Output only the lines of the entries that follow, starting at the one with "892,91 845,442 772,836" and running down to the one with "921,10 L 908,93", both included and unchanged.
*** Opening of Task material ***
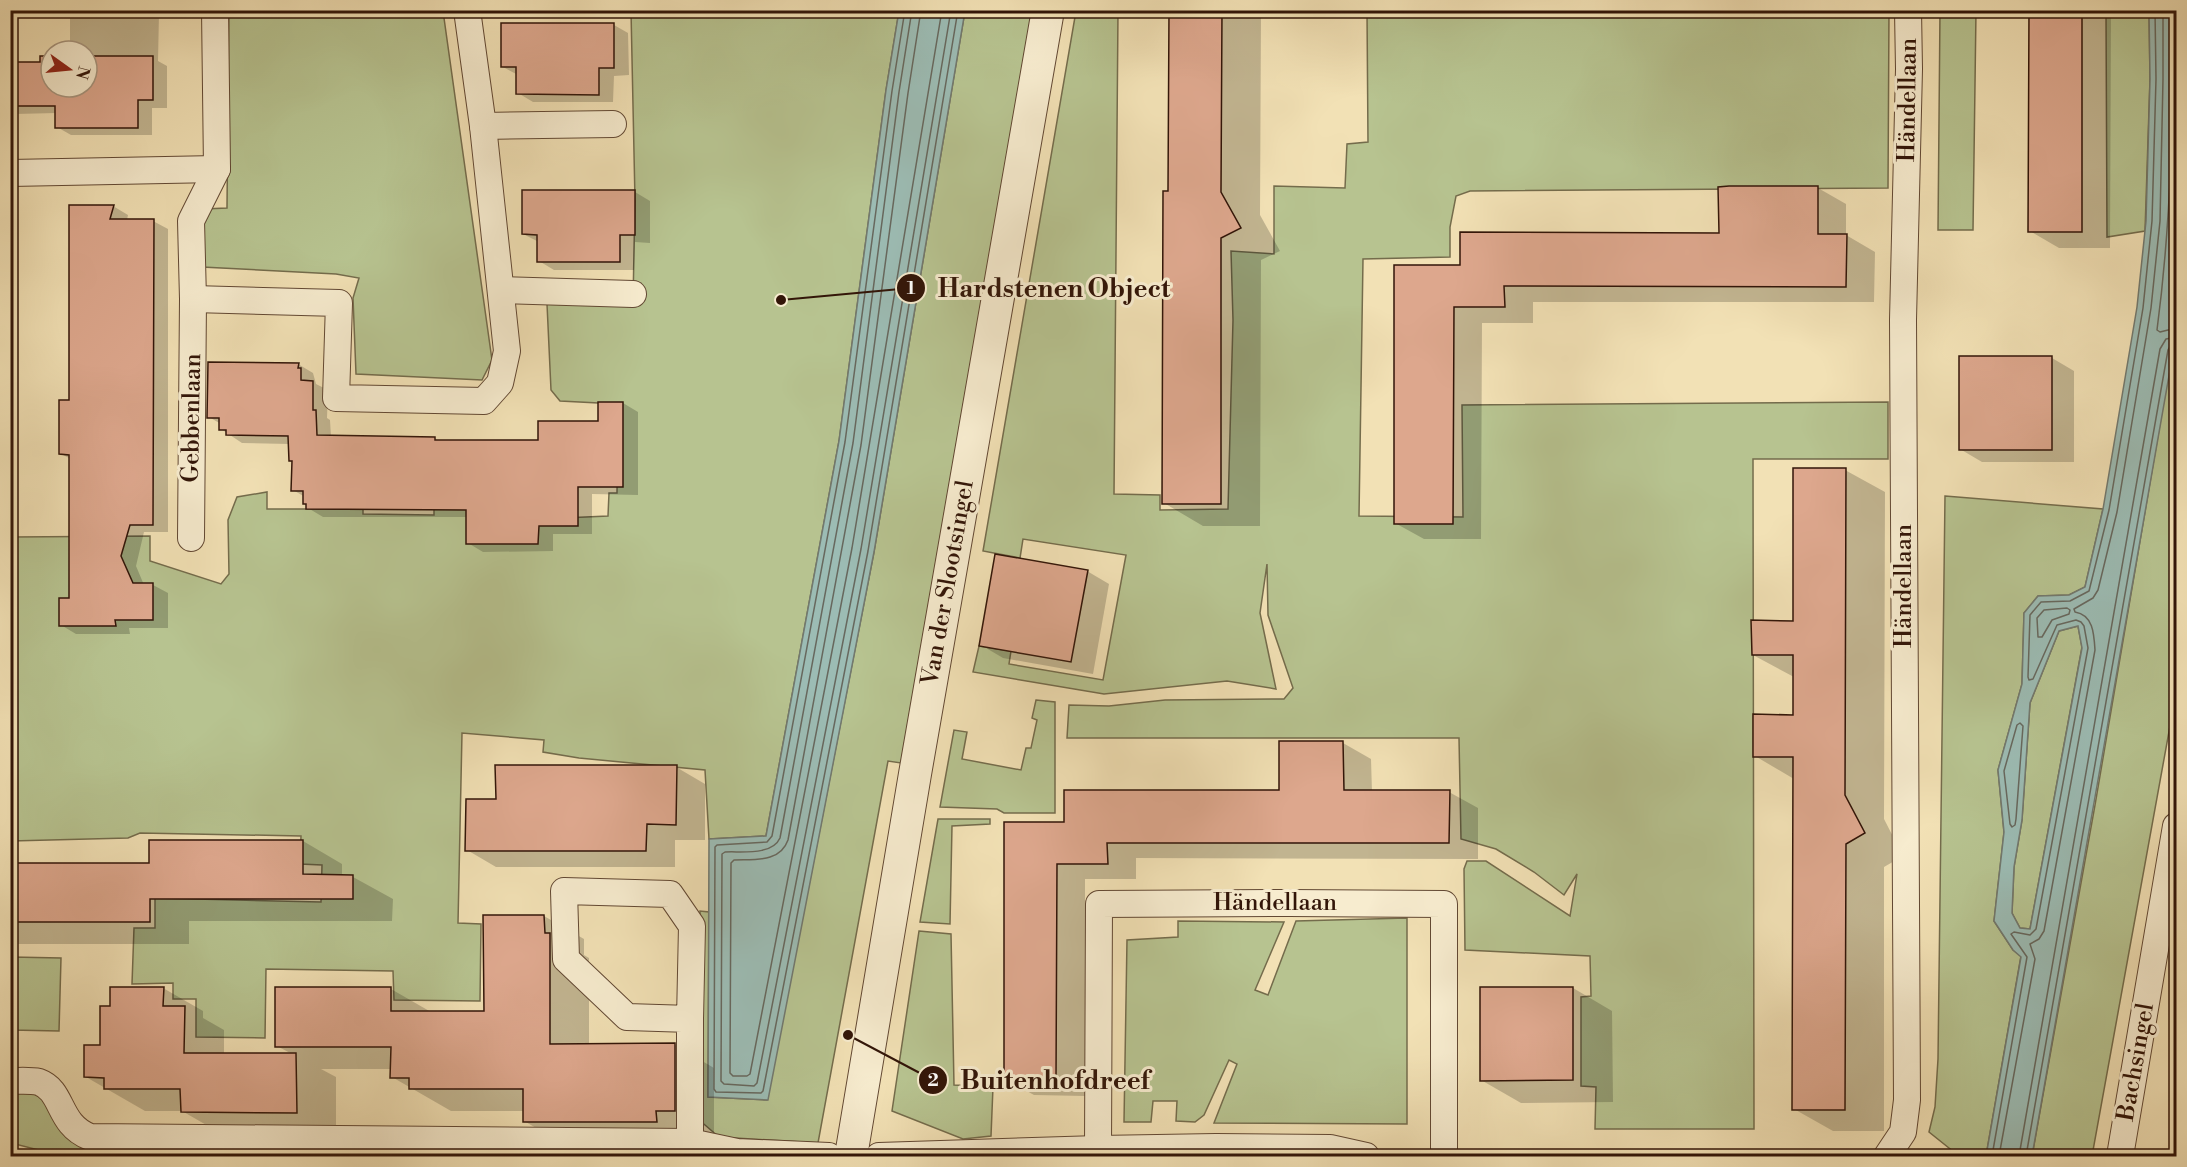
<svg xmlns="http://www.w3.org/2000/svg" width="2187" height="1167" font-family="'Libre Bodoni',serif">
	<style>
		.green { fill: #b7c390; stroke: #746c4c; stroke-width: 1.5 }
		.water { fill: #9cbcb4; stroke: #72796f; stroke-width: 1.5; fill-rule: evenodd }
		.shadow { fill: #0003 }
		.lines { fill: none; stroke-linecap: round; stroke-linejoin: round }
		.shore { stroke: #67685e; stroke-width: 1.5 }
		.building { fill: #dda78d; stroke: #321508; stroke-width: 1.5 }
		.minor-casing { stroke: #624833; stroke-width: 28 }
		.tertiary-casing { stroke: #624833; stroke-width: 34 }
		.minor { stroke: #f7eccf; stroke-width: 26 }
		.tertiary { stroke: #f7eccf; stroke-width: 32 }
		.labels { text-anchor: middle; dominant-baseline: central; stroke-width: 6; stroke-linejoin: round; paint-order: stroke }
		.street-label { font-size: 24px; fill: #321508; stroke: #f7eccf }
		.leader { fill: none; stroke: #321508; stroke-width: 2 }
		.callout-dot { fill: #321508; stroke: #f7eccf; stroke-width: 2 }
		.mark-label { font-size: 18px; text-anchor: middle; font-weight: bold; fill: #fff }
		.callout-label { font-size: 26px; text-anchor: middle; font-weight: bold; fill: #321508; stroke: #f7eccf; stroke-width: 6; stroke-linejoin: round; paint-order: stroke }
	</style>
	<rect width="100%" height="100%" fill="#f2e1b5"/>
	<filter id="stains"><feTurbulence type="fractalNoise" baseFrequency=".00333" numOctaves="4"/><feColorMatrix values="0 0 0 0 .2 0 0 0 0 .09 0 0 0 0 .02 0 0 0 .5 -.17"/></filter>
	<radialGradient id="worn" r=".72"><stop offset=".6" stop-color="#630" stop-opacity="0"/><stop offset="1" stop-color="#630" stop-opacity=".3"/></radialGradient>
	<g class="green">
		<polygon points="229,11 443,11 492,360 482,380 356,374 353,298 359,278 336,274 202,267 203,209 227,208"/>
		<polygon points="631,11 899,11 886,90 839,441 766,836 709,839 705,770 579,758 543,752 544,740 462,733 458,923 481,924 480,1001 394,1000 393,971 266,969 265,1038 196,1037 196,999 173,999 173,983 132,984 134,928 155,928 155,898 321,902 322,865 300,864 301,836 140,833 128,838 11,841 10,177 13,177 12,537 150,536 150,561 221,584 229,574 228,520 237,497 267,492 267,509 335,509 363,488 363,514 434,515 434,496 541,519 608,516 609,493 617,493 618,404 560,401 551,390 547,304 633,302 635,200"/>
		<polygon points="965,11 1032,11 901,763 888,761 818,1143 719,1137 698,1119 700,911 709,912 708,1097 767,1100 874,552"/>
		<polygon points="1076,11 1118,11 1114,494 1160,495 1160,510 1228,509 1233,320 1231,251 1274,254 1274,186 1345,188 1347,144 1368,142 1367,11 1889,11 1888,188 1470,191 1456,196 1450,227 1450,257 1363,259 1359,516 1463,517 1462,405 1888,402 1888,459 1753,459 1754,1129 1595,1129 1596,1087 1581,1086 1581,997 1591,996 1590,956 1465,950 1464,869 1467,861 1486,861 1570,916 1577,874 1564,895 1534,872 1496,849 1461,839 1459,738 1067,738 1069,705 1109,706 1165,700 1284,699 1293,688 1268,615 1267,564 1260,613 1276,689 1227,681 1104,694 973,672 979,646 1011,651 1009,664 1103,680 1126,555 1023,539 1020,558 983,551"/>
		<polygon points="1940,11 1976,11 1973,230 1938,230"/>
		<polygon points="2106,11 2149,11 2150,79 2145,231 2107,237"/>
		<polygon points="2176,330 2176,693 2092,1156 2032,1156 2095,805"/>
		<polygon points="1945,496 2103,509 2085,587 2069,595 2038,596 2024,613 2022,684 1998,770 2004,832 1994,921 2013,950 2021,956 1986,1156 1959,1156 1929,1132 1935,1107 1938,1059"/>
		<polygon points="2078,626 2082,647 2030,929 2020,928 2012,913 2014,867 2022,820 2030,703 2059,631"/>
		<polygon points="1036,700 1055,702 1055,813 1004,813 997,809 940,807 954,730 967,732 962,759 1021,770 1026,748 1031,748 1037,720 1032,718"/>
		<polygon points="938,819 990,819 990,824 952,826 950,924 920,922"/>
		<polygon points="1407,918 1407,1124 1214,1123 1237,1064 1229,1060 1204,1115 1195,1122 1176,1121 1177,1101 1153,1101 1151,1122 1124,1122 1127,940 1178,937 1178,921 1284,922 1255,990 1268,995 1296,921"/>
		<polygon points="919,931 951,934 954,1085 993,1087 991,1136 963,1139 892,1111"/>
		<polygon points="11,957 61,958 59,1031 11,1030"/>
		<path d="M 10,1090 L 30,1090 L 48,1099 C 57,1126 61,1141 91,1148 L 196,1153 L 196,1156 L 62,1156 L 11,1143 Z"/>
	</g>
	<g class="water">
		<polygon points="899,11 965,11 874,552 768,1100 708,1097 709,839 766,836 839,441 886,90"/>
		<path d="M 2149,11 L 2176,11 L 2176,330 L 2173,353 L 2032,1156 L 1986,1156 L 2021,957 L 2013,950 L 1994,921 L 2004,832 L 1998,770 L 2022,684 L 2024,613 L 2038,596 L 2069,595 L 2085,587 L 2103,509 L 2137,307 L 2146,221 L 2150,79 ZM 2078,626 L 2082,648 L 2030,929 L 2020,928 L 2012,913 L 2014,867 L 2022,820 L 2030,703 L 2059,631 Z"/>
	</g>
	<g class="shadow">
		<polygon points="70,10 155,10 159,13 158,61 167,66 167,108 152,108 152,135 71,135 57,127 57,113 15,114 14,141 10,141 10,63 42,63 51,58 51,87 87,87 87,51 70,51"/>
		<polygon points="1170,10 1261,10 1260,215 1280,251 1261,260 1260,526 1203,526 1164,503 1170,192"/>
		<polygon points="2030,10 2111,10 2110,248 2059,248 2030,231"/>
		<polygon points="614,25 628,33 629,75 614,76 613,102 533,102 518,93 518,75 503,67"/>
		<polygon points="1818,188 1846,204 1846,235 1875,252 1874,302 1533,302 1533,323 1482,323 1481,539 1424,539 1395,523 1462,267 1720,235"/>
		<polygon points="635,192 650,201 650,243 635,242 634,270 554,270 539,261 539,242 523,234"/>
		<polygon points="71,206 113,206 128,215 127,220 153,221 168,229 168,532 144,532 136,566 144,585 153,585 168,593 168,628 129,628 130,634 76,634 61,625 71,600 71,459 61,454 70,402"/>
		<polygon points="2052,358 2074,371 2074,462 1982,462 1960,449"/>
		<polygon points="298,364 313,373 316,384 328,390 327,418 330,420 331,437 434,438 441,442 540,442 599,422 623,403 638,412 638,495 592,494 592,534 553,534 553,551 483,552 468,543 468,517 323,517 308,508 305,497 293,490 293,462 290,461 289,444 242,443 221,429 221,424 209,417"/>
		<polygon points="1845,470 1885,492 1884,819 1903,856 1884,867 1884,1131 1833,1131 1794,1109 1794,779 1755,756 1794,716 1794,677 1753,655 1794,622"/>
		<polygon points="1087,571 1109,584 1093,674 1003,658 981,645"/>
		<polygon points="1343,743 1371,759 1372,792 1449,792 1478,808 1478,859 1136,858 1136,879 1085,879 1085,1096 1034,1095 1005,1079 1065,824 1281,792"/>
		<polygon points="676,767 705,784 705,840 675,840 675,867 496,867 467,850 497,800"/>
		<polygon points="303,841 342,864 342,876 353,877 393,899 392,921 189,921 189,944 10,944 10,864 151,864"/>
		<polygon points="544,916 584,939 584,955 589,958 589,1045 675,1045 714,1068 714,1133 564,1144 524,1121 524,1111 451,1111 392,1077 392,1069 321,1069 336,1077 336,1135 222,1134 182,1111 145,1111 86,1077 102,1047 112,1007 163,988 203,1011 203,1018 224,1030 224,1054 292,1054 277,1046 277,989 391,989 431,1012 485,1012"/>
		<polygon points="1573,988 1612,1011 1613,1102 1521,1103 1481,1080"/>
	</g>
	<g class="lines">
		<g class="shore">
			<polyline points="905,10 892,91 845,442 772,836 767,842 717,845 715,847 714,1089 716,1092 761,1093 763,1091 868,551 958,10"/>
			<path d="M 912,10 L 899,92 L 853,443 L 780,838 C 772,856 741,851 725,852 L 722,854 L 721,1081 L 724,1084 L 754,1086 L 757,1083 L 861,549 L 951,10"/>
			<path d="M 921,10 L 908,93 L 861,445 L 788,840 C 780,863 754,859 734,860 L 731,863 L 730,1073 L 733,1076 L 747,1076 L 750,1074 L 852,548 L 942,10"/>
			<path d="M 2172,10 C 2174,117 2171,224 2157,330 L 2160,332 L 2176,328"/>
			<polygon points="2067,608 2070,610 2069,614 2052,620 2042,637 2038,637 2037,618 2044,610"/>
			<polygon points="2020,723 2023,726 2016,819 2015,825 2012,827 2010,824 2004,771 2017,725"/>
			<polyline points="1992,1156 2027,957 2011,934 2014,932 2030,935 2036,929 2088,648 2084,626 2081,622 2076,620 2057,625 2033,679 2029,680 2028,677 2030,615 2041,602 2070,601 2089,591 2109,510 2143,308 2152,221 2156,79 2155,10"/>
			<path d="M 1999,1156 L 2035,959 L 2030,944 L 2039,939 L 2044,931 L 2095,650 C 2094,633 2093,615 2075,612 L 2074,609 L 2093,598 L 2098,590 L 2117,512 L 2151,308 L 2160,221 L 2163,79 L 2163,10"/>
			<polyline points="2019,1156 2160,349 2166,339 2176,337"/>
			<polyline points="2026,1156 2168,350 2171,345 2176,344"/>
		</g>
	</g>
	<g class="building">
		<polygon points="1169,10 1222,10 1221,192 1241,228 1221,238 1221,504 1162,504 1163,191 1168,191"/>
		<polygon points="2029,10 2082,10 2082,232 2028,232"/>
		<polygon points="501,23 614,23 614,68 599,68 599,95 516,94 516,67 501,67"/>
		<polygon points="40,56 51,56 51,87 87,87 87,56 153,56 153,100 138,100 138,128 55,128 55,106 10,106 10,62 40,62"/>
		<polygon points="1729,186 1818,186 1818,234 1847,234 1846,287 1504,286 1505,307 1454,307 1453,524 1394,524 1394,265 1460,265 1460,232 1719,233 1718,187"/>
		<polygon points="522,190 635,190 635,235 620,235 620,262 537,262 537,235 522,234"/>
		<polygon points="69,205 114,205 110,219 154,219 153,525 130,525 121,556 133,583 153,583 153,620 115,620 116,626 59,626 59,598 69,598 69,455 59,454 59,400 69,400"/>
		<rect x="1959" y="356" width="93" height="94"/>
		<polygon points="208,362 299,363 298,368 301,368 301,380 313,381 313,410 316,410 317,435 435,437 435,440 538,440 538,421 598,421 598,402 623,402 623,487 578,487 578,526 539,526 538,544 466,544 466,510 306,509 306,504 303,504 303,491 291,491 292,461 289,461 288,436 226,435 226,430 219,430 219,418 207,418"/>
		<polygon points="1793,468 1846,468 1845,795 1865,833 1846,844 1845,1110 1792,1110 1793,757 1753,757 1753,714 1793,715 1793,655 1752,655 1751,620 1793,621"/>
		<polygon points="995,554 1088,570 1071,662 979,646"/>
		<polygon points="1279,741 1343,741 1344,790 1450,790 1449,843 1107,843 1108,864 1057,864 1056,1080 1004,1080 1004,822 1064,822 1064,790 1279,790"/>
		<polygon points="495,765 677,765 676,825 647,824 646,851 465,851 466,799 496,799"/>
		<polygon points="149,840 303,840 303,874 353,875 353,899 150,899 150,922 10,922 10,863 149,863"/>
		<polygon points="483,915 544,915 545,933 550,933 550,1044 675,1043 675,1111 656,1111 657,1122 523,1122 523,1089 409,1089 409,1078 390,1078 391,1047 275,1047 275,987 391,987 391,1011 484,1011"/>
		<polygon points="110,987 164,987 163,1006 185,1006 184,1053 296,1053 297,1113 181,1112 180,1089 104,1089 104,1078 84,1077 84,1045 100,1045 100,1006 110,1006"/>
		<polygon points="1480,987 1573,987 1573,1080 1480,1081"/>
	</g>
	<g class="lines">
		<defs>
			<g id="minor">
				<polyline points="483,126 613,124"/>
				<polyline points="10,173 217,169"/>
				<polyline points="501,290 633,294"/>
				<polyline points="193,299 339,303 336,398 484,401 500,383 507,351 483,126 467,10"/>
				<polyline points="191,538 193,299 191,221 217,169 215,10"/>
				<polyline points="690,1019 627,1017 566,959 564,891 670,894 692,926 690,1019 690,1142"/>
				<path d="M 10,1081 C 20,1081 30,1080 39,1082 C 64,1091 57,1124 90,1137 L 690,1142 L 737,1152 L 829,1156"/>
				<polyline points="1098,1149 1099,904 1289,903 1444,904 1444,1156"/>
				<polyline points="879,1156 1098,1149 1216,1147 1330,1148 1366,1156"/>
				<polyline points="1887,1156 1903,1132 1907,1100 1903,320 1909,69 1908,10"/>
				<polyline points="2120,1156 2176,826"/>
			</g>
			<polyline id="tertiary" points="851,1156 915,774 1048,10"/>
		</defs>
		<use href="#minor" class="minor-casing"/>
		<use href="#tertiary" class="tertiary-casing"/>
		<use href="#minor" class="minor"/>
		<use href="#tertiary" class="tertiary"/>
	</g>
	<g class="labels">
		<g class="street-label">
			<text transform="translate(1908 100) rotate(-89)">Händellaan</text>
			<text transform="translate(192 418) rotate(-89)">Gebbenlaan</text>
			<text transform="translate(948 583) rotate(-80)">Van der Slootsingel</text>
			<text transform="translate(1904 586) rotate(-90)">Händellaan</text>
			<text x="1275" y="903">Händellaan</text>
			<text transform="translate(2136 1062) rotate(-80)">Bachsingel</text>
		</g>
	</g>
	<path class="leader" d="M781 300L911 288M848 1035L933 1080"/>
	<g class="callout-dot">
		<circle cx="781" cy="300" r="6"/>
		<circle cx="848" cy="1035" r="6"/>
		<circle cx="911" cy="288" r="15"/>
		<circle cx="933" cy="1080" r="15"/>
	</g>
	<g class="mark-label">
		<text x="911" y="294">1</text>
		<text x="933" y="1086">2</text>
	</g>
	<g class="callout-label">
		<text x="1054" y="297">Hardstenen Object</text>
		<text x="1055" y="1089">Buitenhofdreef</text>
	</g>
	<rect width="2187" height="1167" fill="none" stroke="#f2e1b5" stroke-width="36"/>
	<rect x="12" y="12" width="2163" height="1143" fill="none" stroke="#321508" stroke-width="3"/>
	<rect x="18" y="18" width="2151" height="1131" fill="none" stroke="#321508" stroke-width="1.5"/>
	<g transform="translate(69 69) rotate(105)"><circle r="28" fill="#f7eccf" stroke="#a8967f" stroke-width="1.5"/>
	<path d="M0-4.5L10 22L0 15L-10 22Z" fill="#8f2418"/>
	<text y="-9" font-size="16" font-weight="bold" text-anchor="middle" fill="#321508">N</text>
	</g>
	<rect width="100%" height="100%" filter="url(#stains)"/>
	<rect width="100%" height="100%" fill="url(#worn)"/>
</svg>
*** Close of Task material ***
Completed exercise =>
			<polyline points="905,10 892,91 845,442 772,836 767,842 717,845 715,847 714,1089 716,1092 761,1093 763,1091 868,551 958,10"/>
			<path d="M 912,10 L 899,92 L 853,443 L 780,838 C 772,856 741,851 725,852 L 722,854 L 721,1081 L 724,1084 L 754,1086 L 757,1083 L 861,549 L 951,10"/>
			<path d="M 921,10 L 908,93 L 861,445 L 788,840 C 780,863 754,859 734,860 L 731,863 L 730,1073 L 733,1076 L 747,1076 L 750,1074 L 852,548 L 942,10"/>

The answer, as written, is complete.